The problem |
Reproduce word for word the passage from the pool-cleaning guide, everything from "How To Clean" down to "then sink to the bottom of the pool.".

Given passage |
How To Clean A Swimming Pool That That Is Overgrown With Green Algae

If you have a residential swimming pool that has been inundated by stormwater or wastewater or has been neglected and is green with algae, it will be necessary to clean your pool manually. Merely adding chlorine will not be able to clean a pool that is overgrown with green algae. Here are the steps to take to thoroughly clean a swimming pool that is green with algae:   

  • Brush Algae From Sides of the Pool - With a coarse brush on a long handle, brush all visible algae off the sides of the swimming pool. Scrape all surfaces from the top edge down to the bottom of the pool to loosen as much algae as possible. Scrape the algae off and allow it to float on the surface of the water and then sink to the bottom of the pool.    
  • Clean Pool Filters and Pump - Turn off the pool pump and open the pool filter reservoir. Remove the pool filters and thoroughly clean them under running water to remove all debris and algae. Clean the skimmer basket as well. Remove the top of the pool pump and lift out the filter basket. Empty and clean the filter basket under running water to get rid of any debris. After cleaning, return the pool basket to the top of the pump, turn on the pump, and let it run continually for 24 hours before proceeding with the next step. 
  • Add Liquid Algaecide - After 24 hours, walk around the perimeter of the pool and pour one entire bottle of the liquid copper-based algaecide into the pool water. Because the pool filter is running, the algaecide will readily mix with the pool water. This additive can kill all of the algae and leave only dead organic debris. 
  • Add Pool Flocculant - Add a bottle of pool flocculant to the pool water while walking around the perimeter of the pool to make sure the flocculant is distributed evenly in all parts of the pool. This additive will cause the dead algae to clump together and sink to the bottom of the pool.

Record excerpts |
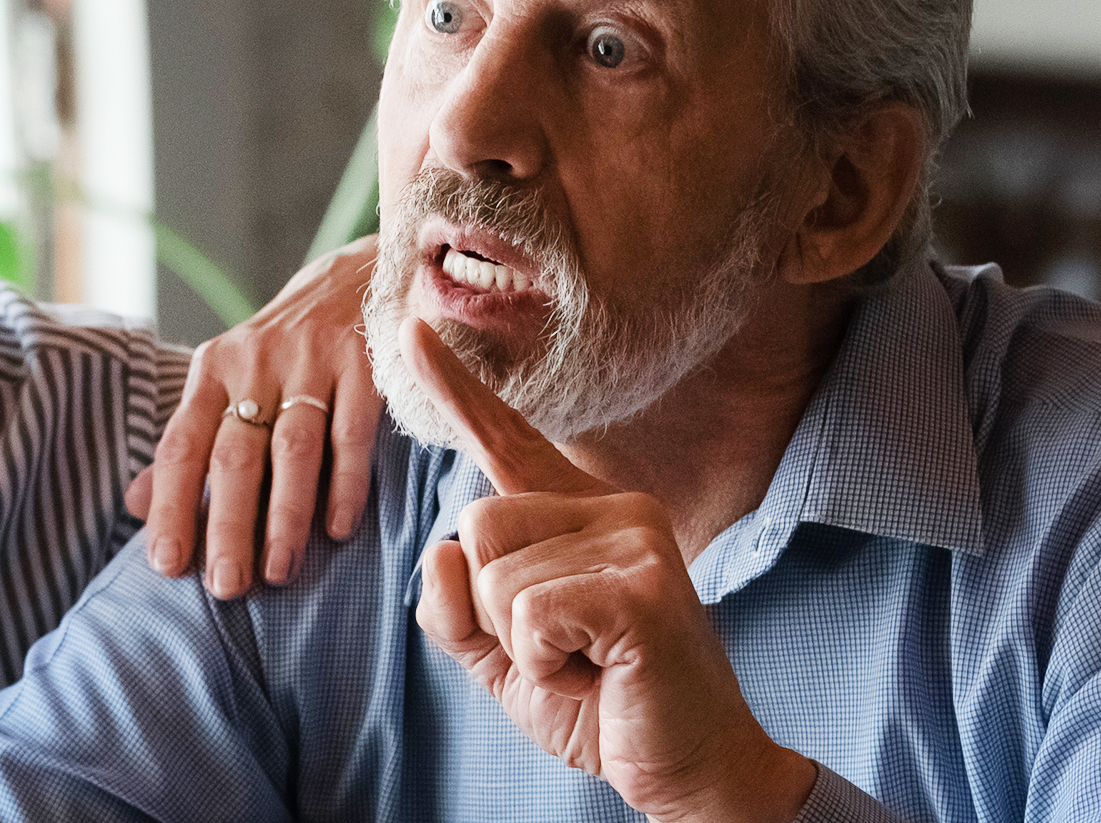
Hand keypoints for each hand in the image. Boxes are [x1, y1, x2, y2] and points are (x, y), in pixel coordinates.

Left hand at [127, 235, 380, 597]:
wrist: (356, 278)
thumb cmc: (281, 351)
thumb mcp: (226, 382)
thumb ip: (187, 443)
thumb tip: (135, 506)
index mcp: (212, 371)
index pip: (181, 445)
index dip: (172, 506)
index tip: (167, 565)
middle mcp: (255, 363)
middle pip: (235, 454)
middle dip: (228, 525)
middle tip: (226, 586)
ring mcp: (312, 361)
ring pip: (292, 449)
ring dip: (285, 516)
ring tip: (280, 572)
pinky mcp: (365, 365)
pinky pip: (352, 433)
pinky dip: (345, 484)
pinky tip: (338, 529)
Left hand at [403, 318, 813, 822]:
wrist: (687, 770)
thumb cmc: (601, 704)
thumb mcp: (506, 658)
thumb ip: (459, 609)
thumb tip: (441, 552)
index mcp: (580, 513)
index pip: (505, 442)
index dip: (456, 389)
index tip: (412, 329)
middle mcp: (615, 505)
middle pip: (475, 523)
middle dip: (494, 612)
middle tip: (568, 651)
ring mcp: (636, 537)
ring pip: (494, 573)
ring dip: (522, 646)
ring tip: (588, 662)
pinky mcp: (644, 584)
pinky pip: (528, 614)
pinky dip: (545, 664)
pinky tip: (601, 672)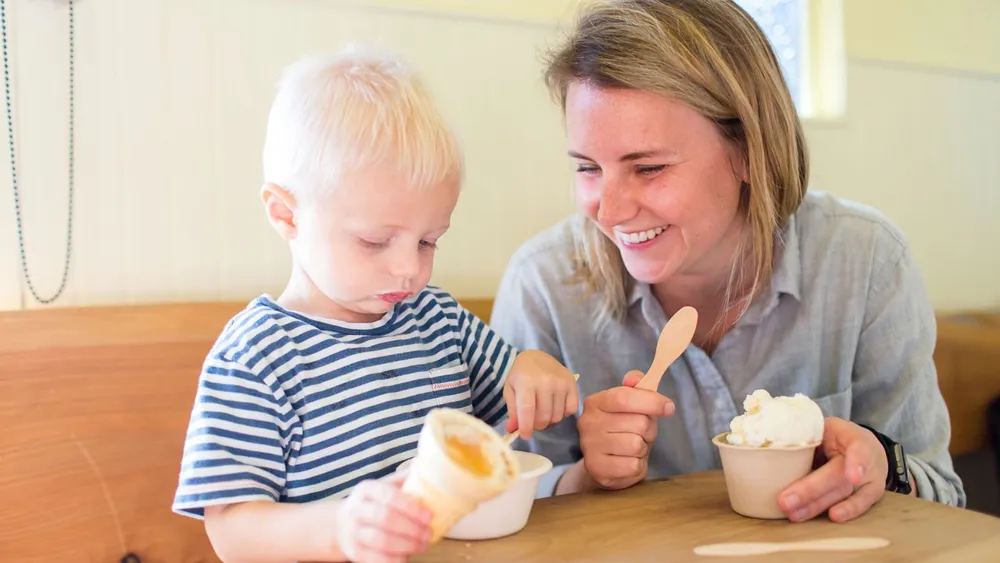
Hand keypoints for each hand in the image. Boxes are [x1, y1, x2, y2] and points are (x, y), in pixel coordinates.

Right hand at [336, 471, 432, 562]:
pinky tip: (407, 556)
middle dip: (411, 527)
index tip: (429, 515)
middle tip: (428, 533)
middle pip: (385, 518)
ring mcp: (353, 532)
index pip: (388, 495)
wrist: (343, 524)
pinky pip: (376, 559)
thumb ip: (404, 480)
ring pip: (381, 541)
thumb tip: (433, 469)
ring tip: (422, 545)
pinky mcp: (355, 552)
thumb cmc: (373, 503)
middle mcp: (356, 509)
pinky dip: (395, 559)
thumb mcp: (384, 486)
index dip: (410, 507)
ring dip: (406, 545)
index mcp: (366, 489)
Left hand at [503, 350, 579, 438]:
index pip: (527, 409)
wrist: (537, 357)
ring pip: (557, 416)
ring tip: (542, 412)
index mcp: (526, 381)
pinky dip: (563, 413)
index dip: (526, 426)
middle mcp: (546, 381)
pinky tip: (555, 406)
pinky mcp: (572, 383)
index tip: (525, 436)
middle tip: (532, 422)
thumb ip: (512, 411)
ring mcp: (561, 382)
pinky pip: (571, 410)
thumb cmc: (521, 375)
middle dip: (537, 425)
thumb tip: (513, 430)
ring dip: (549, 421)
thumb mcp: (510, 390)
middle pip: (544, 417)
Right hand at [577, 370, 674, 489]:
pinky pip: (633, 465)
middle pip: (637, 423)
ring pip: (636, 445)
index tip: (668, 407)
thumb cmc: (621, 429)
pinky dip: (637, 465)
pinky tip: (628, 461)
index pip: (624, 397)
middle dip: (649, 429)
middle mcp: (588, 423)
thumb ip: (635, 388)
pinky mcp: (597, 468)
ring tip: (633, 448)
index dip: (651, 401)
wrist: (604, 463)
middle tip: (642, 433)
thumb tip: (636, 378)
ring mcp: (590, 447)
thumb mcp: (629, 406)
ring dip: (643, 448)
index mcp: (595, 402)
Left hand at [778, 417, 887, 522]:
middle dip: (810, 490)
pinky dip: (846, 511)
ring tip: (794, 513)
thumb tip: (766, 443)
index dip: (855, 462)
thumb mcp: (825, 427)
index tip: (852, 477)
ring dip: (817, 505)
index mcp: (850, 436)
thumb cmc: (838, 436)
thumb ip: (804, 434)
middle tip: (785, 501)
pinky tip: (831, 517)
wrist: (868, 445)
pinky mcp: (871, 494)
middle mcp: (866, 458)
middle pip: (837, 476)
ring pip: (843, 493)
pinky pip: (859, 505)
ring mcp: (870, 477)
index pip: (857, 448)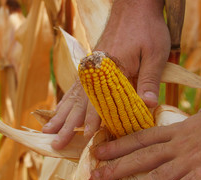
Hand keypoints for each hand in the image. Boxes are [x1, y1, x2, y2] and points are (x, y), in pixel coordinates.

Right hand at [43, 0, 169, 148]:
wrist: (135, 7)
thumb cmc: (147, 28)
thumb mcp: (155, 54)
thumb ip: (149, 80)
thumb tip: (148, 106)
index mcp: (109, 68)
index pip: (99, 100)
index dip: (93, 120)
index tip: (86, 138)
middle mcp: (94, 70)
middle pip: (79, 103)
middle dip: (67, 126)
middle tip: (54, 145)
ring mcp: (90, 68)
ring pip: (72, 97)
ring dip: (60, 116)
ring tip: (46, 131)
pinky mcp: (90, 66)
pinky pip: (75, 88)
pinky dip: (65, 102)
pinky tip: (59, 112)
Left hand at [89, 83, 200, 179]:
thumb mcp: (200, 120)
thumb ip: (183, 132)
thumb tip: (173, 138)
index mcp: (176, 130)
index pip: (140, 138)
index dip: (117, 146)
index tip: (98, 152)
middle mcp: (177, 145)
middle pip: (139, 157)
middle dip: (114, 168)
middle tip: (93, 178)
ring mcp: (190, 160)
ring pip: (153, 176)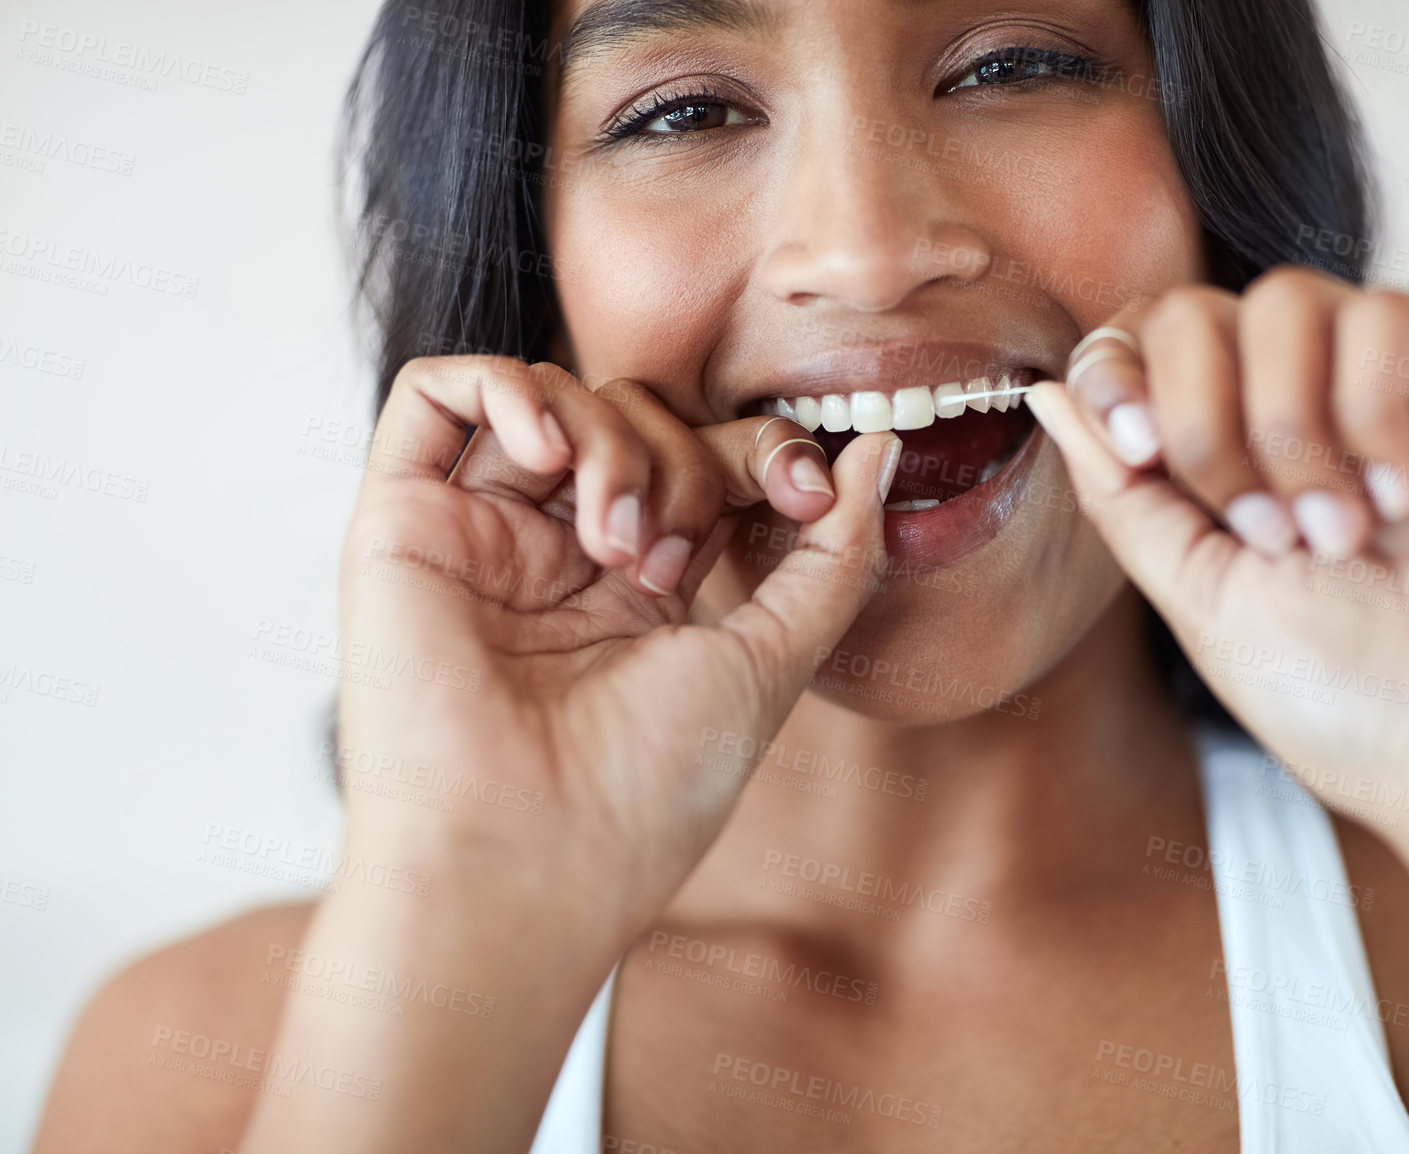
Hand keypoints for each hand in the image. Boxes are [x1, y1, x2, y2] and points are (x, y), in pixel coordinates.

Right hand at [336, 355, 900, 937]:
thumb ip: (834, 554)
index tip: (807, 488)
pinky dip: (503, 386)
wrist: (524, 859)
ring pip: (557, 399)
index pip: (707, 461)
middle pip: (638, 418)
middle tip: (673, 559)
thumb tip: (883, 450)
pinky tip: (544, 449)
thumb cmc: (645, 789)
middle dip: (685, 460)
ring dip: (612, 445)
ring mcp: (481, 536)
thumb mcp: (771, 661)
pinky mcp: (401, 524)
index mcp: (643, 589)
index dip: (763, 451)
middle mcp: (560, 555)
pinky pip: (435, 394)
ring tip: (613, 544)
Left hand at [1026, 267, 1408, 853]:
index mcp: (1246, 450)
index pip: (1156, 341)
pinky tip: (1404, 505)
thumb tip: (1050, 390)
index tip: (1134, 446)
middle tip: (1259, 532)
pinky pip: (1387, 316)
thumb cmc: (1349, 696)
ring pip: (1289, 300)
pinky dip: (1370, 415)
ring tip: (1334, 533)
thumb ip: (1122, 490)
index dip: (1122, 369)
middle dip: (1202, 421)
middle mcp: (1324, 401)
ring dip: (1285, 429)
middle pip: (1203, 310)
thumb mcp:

Completed exercise |
How To Clean A Swimming Pool That That Is Overgrown With Green Algae

If you have a residential swimming pool that has been inundated by stormwater or wastewater or has been neglected and is green with algae, it will be necessary to clean your pool manually. Merely adding chlorine will not be able to clean a pool that is overgrown with green algae. Here are the steps to take to thoroughly clean a swimming pool that is green with algae:   

  • Brush Algae From Sides of the Pool - With a coarse brush on a long handle, brush all visible algae off the sides of the swimming pool. Scrape all surfaces from the top edge down to the bottom of the pool to loosen as much algae as possible. Scrape the algae off and allow it to float on the surface of the water and then sink to the bottom of the pool.